=== Begin Enclosure ===

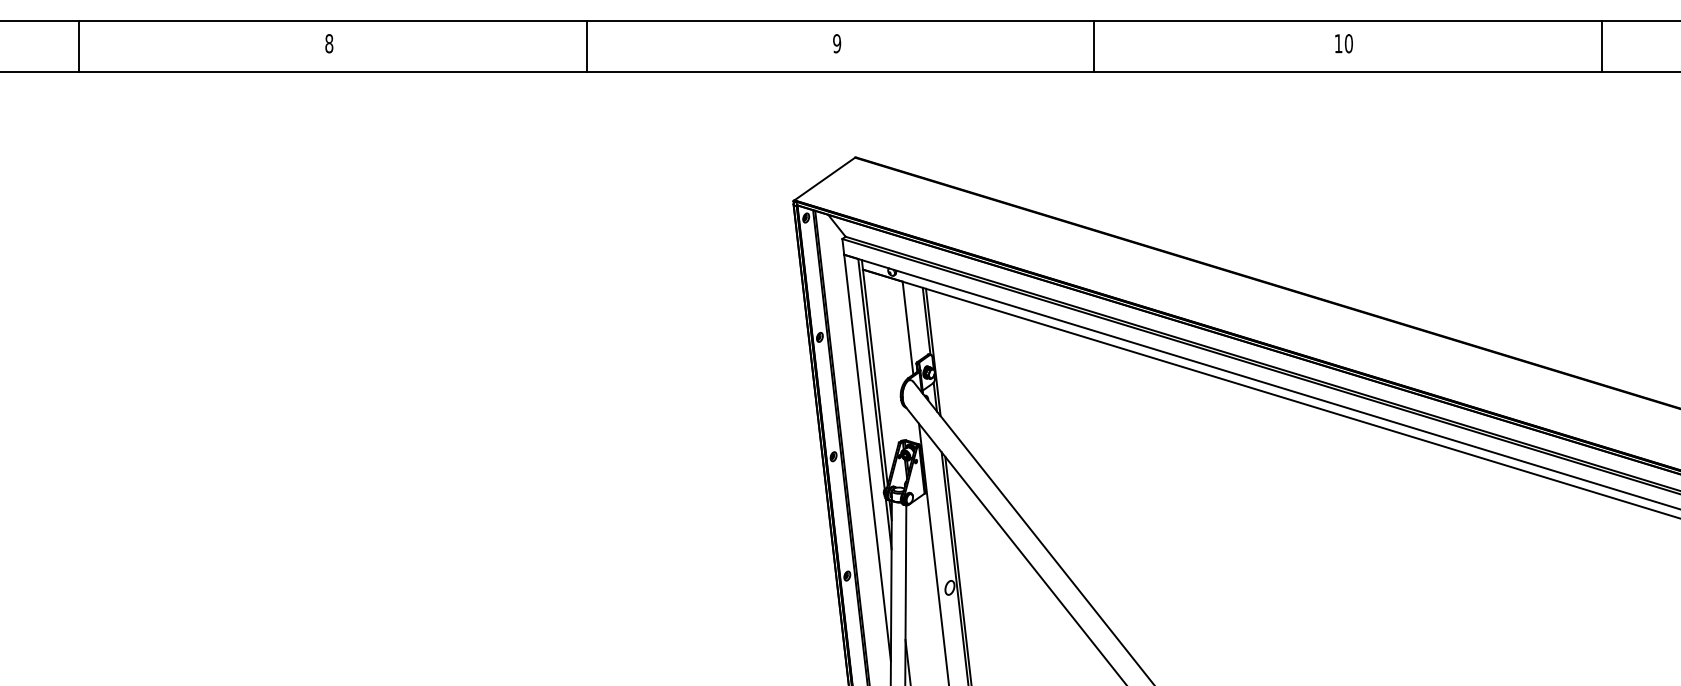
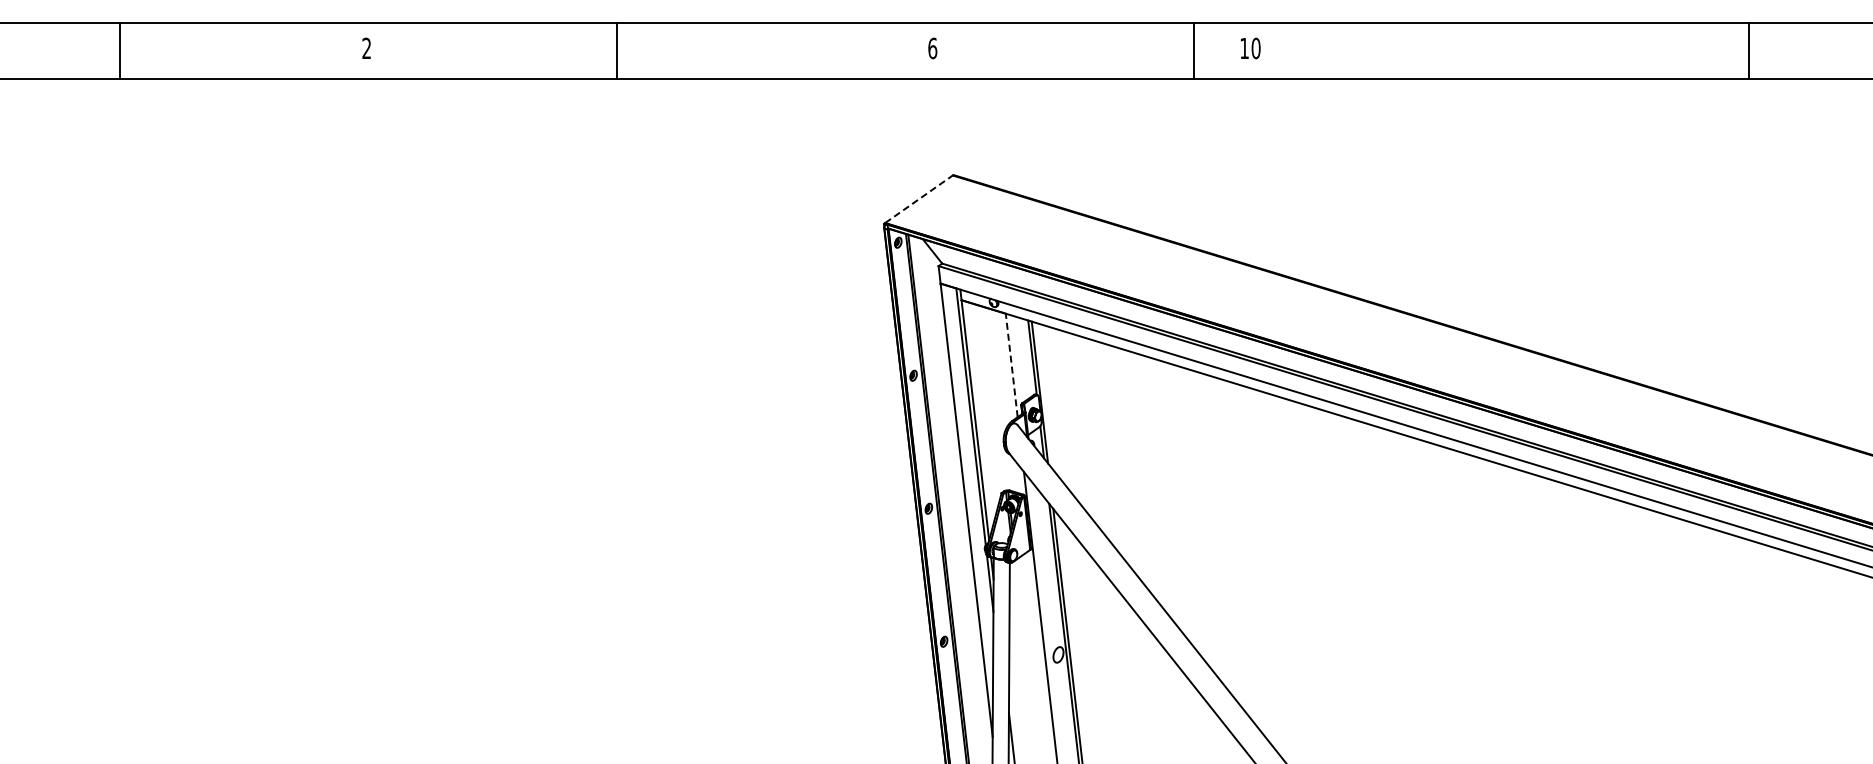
text: (329, 43) -> (366, 48), 8 -> 2
text: (836, 43) -> (932, 48), 9 -> 6
text: (1343, 43) -> (1250, 48), moved
line: (78, 45) -> (119, 50), moved
line: (586, 45) -> (617, 50), moved
line: (1094, 45) -> (1194, 50), moved
line: (1602, 45) -> (1749, 50), moved
line: (825, 178) -> (919, 198), solid -> dashed
line: (907, 327) -> (1011, 364), solid -> dashed

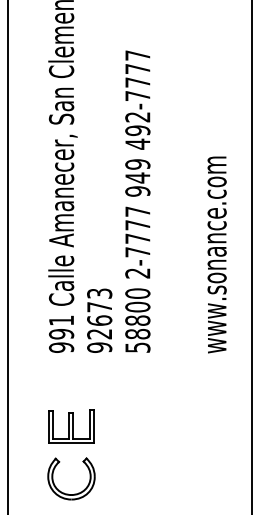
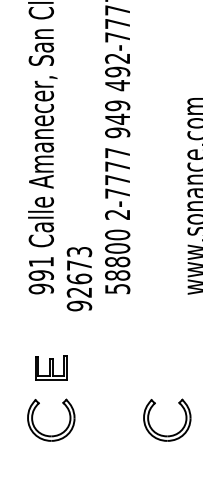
text: (99, 320) -> (79, 278), moved
part: (71, 426) -> (51, 367), size x0.7
part: (184, 493) -> (164, 434), added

=== End Enclosure ===

Task instructions
I'd like every record above written out again exactly, without the pictures.

Your response
text: (329, 43) -> (366, 48), 8 -> 2
text: (836, 43) -> (932, 48), 9 -> 6
text: (1343, 43) -> (1250, 48), moved
line: (78, 45) -> (119, 50), moved
line: (586, 45) -> (617, 50), moved
line: (1094, 45) -> (1194, 50), moved
line: (1602, 45) -> (1749, 50), moved
line: (825, 178) -> (919, 198), solid -> dashed
line: (907, 327) -> (1011, 364), solid -> dashed

text: (99, 320) -> (79, 278), moved
part: (71, 426) -> (51, 367), size x0.7
part: (184, 493) -> (164, 434), added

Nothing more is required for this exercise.